**Selected extract**:

=== Begin Enclosure ===

Inflation Progress has Stalled – WHY?

There were two inflation readings released this week (CPI and PPI) that threw cold water on the idea the inflation fight is all but over and that the Fed would soon be lowering interest rates. In response, bond yields spiked and stocks retreated for the first time in five weeks. Below is a graph of the CPI with the latest release on the far right. It has been eight months since inflation declined meaningfully. CPI has been flat for eight straight months (see chart immediately below). The trillion dollar question is WHY?

We at WealthPlan think the root cause of the stall in inflation’s decline is money growth. Since May of 2023, the M2 money supply has been flat and the most recent reading in January is up! (See the red circle below.) In May of 2023, the total M2 money supply was 20 trillion 653 billion dollars. On January 1, 2024, that reading was 20 trillion 959 billion dollars, and increase of 306 billion dollars.

Consider the famous quote of Nobel Laureat and University of Chicago economics professor Milton Friedman on the subject of inflation he made in 1970:

Inflation is always and everywhere a monetary phenomenon in the sense that it is and can be produced only by a more rapid increase in the quantity of money than in output.

=== End Enclosure ===

**Entries provided**:
=== Begin Enclosure ===

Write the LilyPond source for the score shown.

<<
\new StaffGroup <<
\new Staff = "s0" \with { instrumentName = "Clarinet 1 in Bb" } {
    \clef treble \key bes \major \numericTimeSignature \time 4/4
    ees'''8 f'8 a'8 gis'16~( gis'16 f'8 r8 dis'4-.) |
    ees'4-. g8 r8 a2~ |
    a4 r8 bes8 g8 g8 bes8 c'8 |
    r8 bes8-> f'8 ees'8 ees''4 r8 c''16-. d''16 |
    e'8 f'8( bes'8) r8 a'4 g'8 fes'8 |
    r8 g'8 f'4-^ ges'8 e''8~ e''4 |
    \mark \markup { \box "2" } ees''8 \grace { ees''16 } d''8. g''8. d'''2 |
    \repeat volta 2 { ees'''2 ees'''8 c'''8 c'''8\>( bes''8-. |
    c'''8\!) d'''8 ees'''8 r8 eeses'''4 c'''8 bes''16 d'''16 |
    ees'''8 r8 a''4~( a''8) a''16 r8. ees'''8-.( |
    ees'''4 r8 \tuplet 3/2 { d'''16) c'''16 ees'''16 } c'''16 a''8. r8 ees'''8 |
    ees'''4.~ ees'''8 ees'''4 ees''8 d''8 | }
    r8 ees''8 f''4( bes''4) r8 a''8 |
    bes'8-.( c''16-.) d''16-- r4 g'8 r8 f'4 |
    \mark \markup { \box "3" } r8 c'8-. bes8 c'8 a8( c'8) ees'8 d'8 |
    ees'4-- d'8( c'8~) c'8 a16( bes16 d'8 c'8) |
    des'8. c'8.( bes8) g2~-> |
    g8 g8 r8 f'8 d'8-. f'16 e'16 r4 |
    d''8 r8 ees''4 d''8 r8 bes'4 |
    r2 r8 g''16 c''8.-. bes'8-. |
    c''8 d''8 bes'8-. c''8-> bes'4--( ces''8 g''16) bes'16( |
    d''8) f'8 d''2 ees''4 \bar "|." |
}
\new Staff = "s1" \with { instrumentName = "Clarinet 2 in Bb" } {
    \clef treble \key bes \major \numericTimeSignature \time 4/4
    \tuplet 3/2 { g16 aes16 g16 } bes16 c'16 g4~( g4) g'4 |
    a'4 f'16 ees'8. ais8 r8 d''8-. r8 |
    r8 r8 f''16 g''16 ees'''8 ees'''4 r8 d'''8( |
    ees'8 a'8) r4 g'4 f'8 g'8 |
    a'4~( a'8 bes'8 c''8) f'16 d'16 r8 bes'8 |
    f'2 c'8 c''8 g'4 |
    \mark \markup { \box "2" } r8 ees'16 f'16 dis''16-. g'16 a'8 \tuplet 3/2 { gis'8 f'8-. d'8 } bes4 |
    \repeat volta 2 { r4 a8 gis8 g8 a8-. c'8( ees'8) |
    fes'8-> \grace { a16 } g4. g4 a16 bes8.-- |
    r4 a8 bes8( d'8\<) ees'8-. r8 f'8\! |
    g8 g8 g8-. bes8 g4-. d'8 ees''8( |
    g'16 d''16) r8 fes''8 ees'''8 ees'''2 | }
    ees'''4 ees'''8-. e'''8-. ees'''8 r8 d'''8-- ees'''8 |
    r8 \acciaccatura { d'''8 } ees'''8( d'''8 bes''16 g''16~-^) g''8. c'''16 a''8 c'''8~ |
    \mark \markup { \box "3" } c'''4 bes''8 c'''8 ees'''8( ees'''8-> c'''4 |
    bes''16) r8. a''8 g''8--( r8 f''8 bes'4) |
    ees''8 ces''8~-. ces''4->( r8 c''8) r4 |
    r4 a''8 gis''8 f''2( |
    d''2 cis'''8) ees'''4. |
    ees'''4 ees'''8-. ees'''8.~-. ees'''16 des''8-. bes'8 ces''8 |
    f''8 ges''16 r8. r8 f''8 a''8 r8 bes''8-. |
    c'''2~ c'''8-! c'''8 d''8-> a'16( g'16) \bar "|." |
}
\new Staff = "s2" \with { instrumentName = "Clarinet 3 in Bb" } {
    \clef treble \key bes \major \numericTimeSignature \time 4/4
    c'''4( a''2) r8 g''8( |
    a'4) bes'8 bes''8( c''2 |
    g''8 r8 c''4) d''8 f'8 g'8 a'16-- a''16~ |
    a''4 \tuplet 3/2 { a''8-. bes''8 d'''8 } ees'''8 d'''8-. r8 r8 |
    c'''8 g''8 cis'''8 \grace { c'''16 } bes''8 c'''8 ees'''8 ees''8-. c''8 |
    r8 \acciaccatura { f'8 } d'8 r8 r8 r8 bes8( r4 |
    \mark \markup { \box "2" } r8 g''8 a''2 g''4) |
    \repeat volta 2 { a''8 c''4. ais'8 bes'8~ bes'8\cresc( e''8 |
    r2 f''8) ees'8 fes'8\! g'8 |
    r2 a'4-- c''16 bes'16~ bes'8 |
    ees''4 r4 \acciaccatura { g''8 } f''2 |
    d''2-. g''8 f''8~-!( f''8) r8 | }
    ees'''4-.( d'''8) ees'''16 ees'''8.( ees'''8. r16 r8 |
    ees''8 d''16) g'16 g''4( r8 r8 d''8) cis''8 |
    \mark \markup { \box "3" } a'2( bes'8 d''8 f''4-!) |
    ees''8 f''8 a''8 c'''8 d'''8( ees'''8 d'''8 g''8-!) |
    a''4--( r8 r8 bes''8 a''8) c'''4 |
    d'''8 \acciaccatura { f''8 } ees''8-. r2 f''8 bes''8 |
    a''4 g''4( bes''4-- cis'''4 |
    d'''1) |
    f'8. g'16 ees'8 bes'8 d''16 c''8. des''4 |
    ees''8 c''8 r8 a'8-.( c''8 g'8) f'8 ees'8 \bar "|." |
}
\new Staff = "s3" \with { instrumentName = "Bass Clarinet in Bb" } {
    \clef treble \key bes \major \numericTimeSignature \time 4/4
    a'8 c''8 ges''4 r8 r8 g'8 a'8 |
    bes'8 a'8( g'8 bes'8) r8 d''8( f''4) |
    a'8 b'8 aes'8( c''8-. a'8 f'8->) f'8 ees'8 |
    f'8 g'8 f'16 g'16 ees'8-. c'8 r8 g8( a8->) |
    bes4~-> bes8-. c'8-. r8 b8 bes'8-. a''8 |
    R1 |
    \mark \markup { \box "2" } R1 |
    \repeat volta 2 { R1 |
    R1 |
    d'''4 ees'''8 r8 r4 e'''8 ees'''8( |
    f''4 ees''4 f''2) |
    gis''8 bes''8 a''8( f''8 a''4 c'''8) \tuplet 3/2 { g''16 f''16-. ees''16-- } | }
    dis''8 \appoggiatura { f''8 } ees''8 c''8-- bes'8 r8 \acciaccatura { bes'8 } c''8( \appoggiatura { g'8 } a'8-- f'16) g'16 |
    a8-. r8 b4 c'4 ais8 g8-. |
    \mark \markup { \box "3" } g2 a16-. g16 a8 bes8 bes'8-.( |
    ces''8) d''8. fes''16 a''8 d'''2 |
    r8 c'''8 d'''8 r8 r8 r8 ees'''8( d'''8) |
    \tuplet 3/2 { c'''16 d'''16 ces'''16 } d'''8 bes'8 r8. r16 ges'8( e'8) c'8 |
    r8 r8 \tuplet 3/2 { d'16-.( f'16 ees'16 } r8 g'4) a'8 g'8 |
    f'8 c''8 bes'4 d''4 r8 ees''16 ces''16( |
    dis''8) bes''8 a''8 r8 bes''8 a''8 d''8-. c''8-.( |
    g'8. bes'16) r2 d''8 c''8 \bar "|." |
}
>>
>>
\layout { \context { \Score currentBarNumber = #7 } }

=== End Enclosure ===

**Things to do**:
A - Which two inflation readings does the inflation article say were released this week?
B - Duplicate a passage of the inflation article word for word, beginning at the words "Consider the famous" and stopping after "than in output.".
Use only the inflation article to answer, not the lines.

**Answers to each task**:
A - The CPI and the PPI.

B -
Consider the famous quote of Nobel Laureat and University of Chicago economics professor Milton Friedman on the subject of inflation he made in 1970:

Inflation is always and everywhere a monetary phenomenon in the sense that it is and can be produced only by a more rapid increase in the quantity of money than in output.